* [TASK INSTRUCTIONS]: Would you copy the lines below exactly and omit the images?

* [Source texts of formatted documents]:
━━━
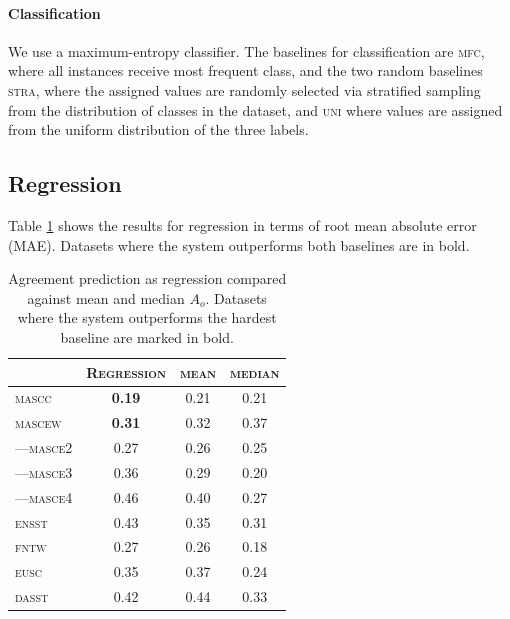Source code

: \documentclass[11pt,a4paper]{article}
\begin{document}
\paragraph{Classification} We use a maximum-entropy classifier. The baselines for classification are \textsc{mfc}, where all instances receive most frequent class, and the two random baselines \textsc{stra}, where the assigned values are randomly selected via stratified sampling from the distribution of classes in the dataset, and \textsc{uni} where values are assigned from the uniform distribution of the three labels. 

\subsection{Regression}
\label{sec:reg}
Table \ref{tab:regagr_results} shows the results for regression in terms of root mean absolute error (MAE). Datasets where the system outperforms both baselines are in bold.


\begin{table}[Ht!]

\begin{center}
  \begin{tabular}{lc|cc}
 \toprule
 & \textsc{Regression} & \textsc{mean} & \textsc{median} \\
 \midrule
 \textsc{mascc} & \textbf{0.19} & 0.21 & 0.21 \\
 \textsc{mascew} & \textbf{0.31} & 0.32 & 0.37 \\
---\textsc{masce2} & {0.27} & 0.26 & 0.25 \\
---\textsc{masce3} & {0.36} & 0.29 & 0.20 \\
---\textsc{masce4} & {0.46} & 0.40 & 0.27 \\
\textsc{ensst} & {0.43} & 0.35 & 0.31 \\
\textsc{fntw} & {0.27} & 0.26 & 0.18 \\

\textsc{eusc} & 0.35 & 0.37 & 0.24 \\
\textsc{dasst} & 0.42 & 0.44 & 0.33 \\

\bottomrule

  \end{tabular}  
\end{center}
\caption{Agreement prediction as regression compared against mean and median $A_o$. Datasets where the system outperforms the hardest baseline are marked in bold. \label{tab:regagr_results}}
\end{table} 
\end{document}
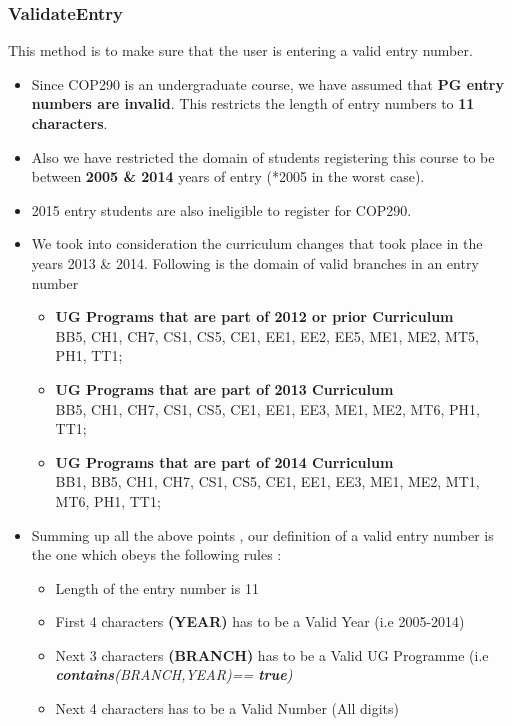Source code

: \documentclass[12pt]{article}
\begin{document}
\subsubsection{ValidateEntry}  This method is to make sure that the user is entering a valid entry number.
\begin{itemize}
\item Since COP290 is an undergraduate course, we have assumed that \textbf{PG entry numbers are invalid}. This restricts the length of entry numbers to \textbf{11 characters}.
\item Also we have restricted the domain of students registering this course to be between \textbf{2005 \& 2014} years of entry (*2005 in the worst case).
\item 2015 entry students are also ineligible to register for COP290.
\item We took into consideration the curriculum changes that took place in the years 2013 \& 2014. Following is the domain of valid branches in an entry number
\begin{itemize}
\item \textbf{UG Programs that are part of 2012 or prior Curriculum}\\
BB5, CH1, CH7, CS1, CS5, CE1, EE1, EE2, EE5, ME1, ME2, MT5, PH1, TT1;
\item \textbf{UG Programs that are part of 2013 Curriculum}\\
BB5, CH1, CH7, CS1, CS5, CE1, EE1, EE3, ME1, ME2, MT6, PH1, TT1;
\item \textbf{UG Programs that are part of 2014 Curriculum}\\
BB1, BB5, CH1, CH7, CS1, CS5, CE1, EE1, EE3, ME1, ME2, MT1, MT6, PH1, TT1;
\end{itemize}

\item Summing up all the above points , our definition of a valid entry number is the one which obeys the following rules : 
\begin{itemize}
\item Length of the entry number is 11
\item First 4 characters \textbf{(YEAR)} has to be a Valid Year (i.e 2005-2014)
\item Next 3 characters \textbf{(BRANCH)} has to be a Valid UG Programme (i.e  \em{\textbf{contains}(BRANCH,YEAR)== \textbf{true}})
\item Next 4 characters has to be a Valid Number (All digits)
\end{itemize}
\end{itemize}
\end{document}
━━━
* [RESULT FOR THIS TASK]:
Source code

: \documentclass[11pt,a4paper]{article}
\begin{document}
\paragraph{Classification} We use a maximum-entropy classifier. The baselines for classification are \textsc{mfc}, where all instances receive most frequent class, and the two random baselines \textsc{stra}, where the assigned values are randomly selected via stratified sampling from the distribution of classes in the dataset, and \textsc{uni} where values are assigned from the uniform distribution of the three labels. 

\subsection{Regression}
\label{sec:reg}
Table \ref{tab:regagr_results} shows the results for regression in terms of root mean absolute error (MAE). Datasets where the system outperforms both baselines are in bold.


\begin{table}[Ht!]

\begin{center}
  \begin{tabular}{lc|cc}
 \toprule
 & \textsc{Regression} & \textsc{mean} & \textsc{median} \\
 \midrule
 \textsc{mascc} & \textbf{0.19} & 0.21 & 0.21 \\
 \textsc{mascew} & \textbf{0.31} & 0.32 & 0.37 \\
---\textsc{masce2} & {0.27} & 0.26 & 0.25 \\
---\textsc{masce3} & {0.36} & 0.29 & 0.20 \\
---\textsc{masce4} & {0.46} & 0.40 & 0.27 \\
\textsc{ensst} & {0.43} & 0.35 & 0.31 \\
\textsc{fntw} & {0.27} & 0.26 & 0.18 \\

\textsc{eusc} & 0.35 & 0.37 & 0.24 \\
\textsc{dasst} & 0.42 & 0.44 & 0.33 \\

\bottomrule

  \end{tabular}  
\end{center}
\caption{Agreement prediction as regression compared against mean and median $A_o$. Datasets where the system outperforms the hardest baseline are marked in bold. \label{tab:regagr_results}}
\end{table} 
\end{document}
Source code

: \documentclass[12pt]{article}
\begin{document}
\subsubsection{ValidateEntry}  This method is to make sure that the user is entering a valid entry number.
\begin{itemize}
\item Since COP290 is an undergraduate course, we have assumed that \textbf{PG entry numbers are invalid}. This restricts the length of entry numbers to \textbf{11 characters}.
\item Also we have restricted the domain of students registering this course to be between \textbf{2005 \& 2014} years of entry (*2005 in the worst case).
\item 2015 entry students are also ineligible to register for COP290.
\item We took into consideration the curriculum changes that took place in the years 2013 \& 2014. Following is the domain of valid branches in an entry number
\begin{itemize}
\item \textbf{UG Programs that are part of 2012 or prior Curriculum}\\
BB5, CH1, CH7, CS1, CS5, CE1, EE1, EE2, EE5, ME1, ME2, MT5, PH1, TT1;
\item \textbf{UG Programs that are part of 2013 Curriculum}\\
BB5, CH1, CH7, CS1, CS5, CE1, EE1, EE3, ME1, ME2, MT6, PH1, TT1;
\item \textbf{UG Programs that are part of 2014 Curriculum}\\
BB1, BB5, CH1, CH7, CS1, CS5, CE1, EE1, EE3, ME1, ME2, MT1, MT6, PH1, TT1;
\end{itemize}

\item Summing up all the above points , our definition of a valid entry number is the one which obeys the following rules : 
\begin{itemize}
\item Length of the entry number is 11
\item First 4 characters \textbf{(YEAR)} has to be a Valid Year (i.e 2005-2014)
\item Next 3 characters \textbf{(BRANCH)} has to be a Valid UG Programme (i.e  \em{\textbf{contains}(BRANCH,YEAR)== \textbf{true}})
\item Next 4 characters has to be a Valid Number (All digits)
\end{itemize}
\end{itemize}
\end{document}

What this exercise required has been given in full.